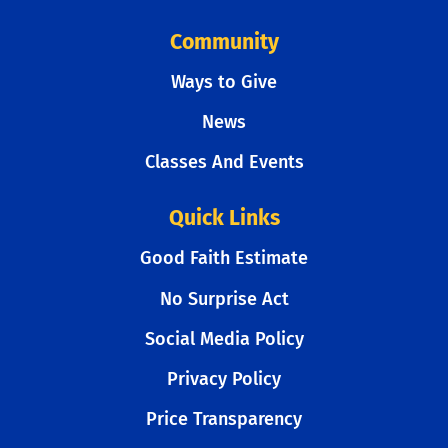
Community
Ways to Give
News
Classes And Events
Quick Links
Good Faith Estimate
No Surprise Act
Social Media Policy
Privacy Policy
Price Transparency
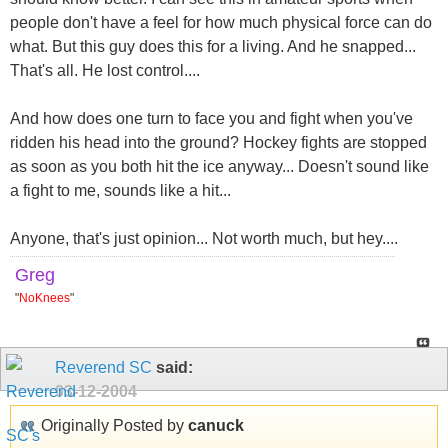
people don't have a feel for how much physical force can do
what. But this guy does this for a living. And he snapped...
That's all. He lost control....
And how does one turn to face you and fight when you've
ridden his head into the ground? Hockey fights are stopped
as soon as you both hit the ice anyway... Doesn't sound like
a fight to me, sounds like a hit...
Anyone, that's just opinion... Not worth much, but hey....
Greg
"
NoKnees
"
Reverend SC
said:
03-12-2004
Originally Posted by
canuck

◆ YOUR GOAL: Beginning with the line that contains "That's all. He lost control....", set down every line through the end of the data without change.

◆ TASK ANSWER:
That's all. He lost control....
And how does one turn to face you and fight when you've
ridden his head into the ground? Hockey fights are stopped
as soon as you both hit the ice anyway... Doesn't sound like
a fight to me, sounds like a hit...
Anyone, that's just opinion... Not worth much, but hey....
Greg
"
NoKnees
"
Reverend SC
said:
03-12-2004
Originally Posted by
canuck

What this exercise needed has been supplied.